Stored dataset items:
┄┄┄┄┄┄┄┄┄┄

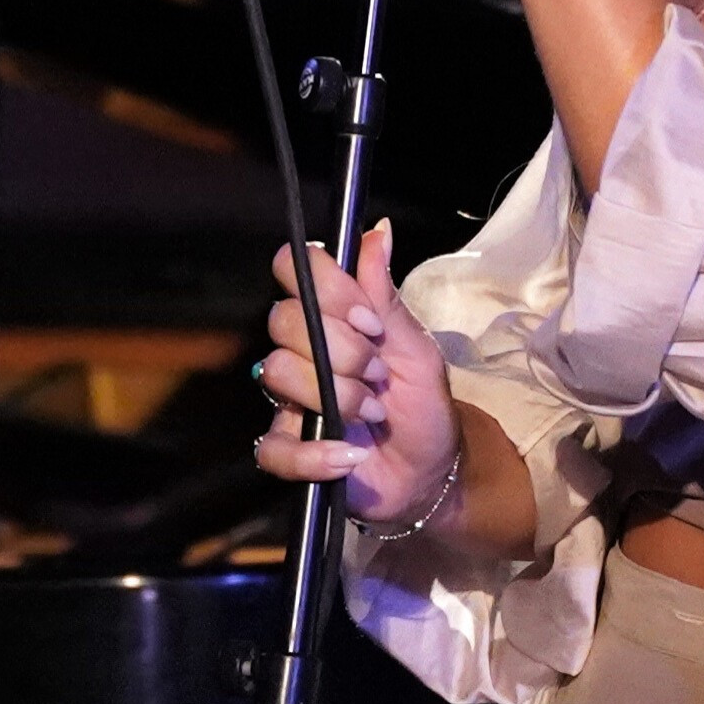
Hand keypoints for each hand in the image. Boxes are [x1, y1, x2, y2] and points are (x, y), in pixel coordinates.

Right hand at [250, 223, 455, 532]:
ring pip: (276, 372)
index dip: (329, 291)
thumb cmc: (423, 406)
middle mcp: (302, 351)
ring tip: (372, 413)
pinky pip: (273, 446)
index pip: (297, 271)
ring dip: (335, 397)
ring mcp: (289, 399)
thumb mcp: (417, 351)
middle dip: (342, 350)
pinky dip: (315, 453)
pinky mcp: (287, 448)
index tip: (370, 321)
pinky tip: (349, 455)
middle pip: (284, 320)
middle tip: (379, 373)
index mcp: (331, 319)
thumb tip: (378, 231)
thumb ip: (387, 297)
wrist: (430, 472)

┄┄┄┄┄┄┄┄┄┄

- EXERCISE OBJECTIVE
Print exactly the lines from the one containing "index pip: (297, 271)" through the last line of the records above, both included.

- SOLUTION TO THE EXERCISE
index pip: (297, 271)
ring dip: (335, 397)
ring mcp: (289, 399)
thumb mcp: (417, 351)
middle dip: (342, 350)
pinky dip: (315, 453)
pinky mcp: (287, 448)
index tip: (370, 321)
pinky tip: (349, 455)
middle pip: (284, 320)
middle tip: (379, 373)
index mcp: (331, 319)
thumb tip: (378, 231)
thumb ip: (387, 297)
wrist: (430, 472)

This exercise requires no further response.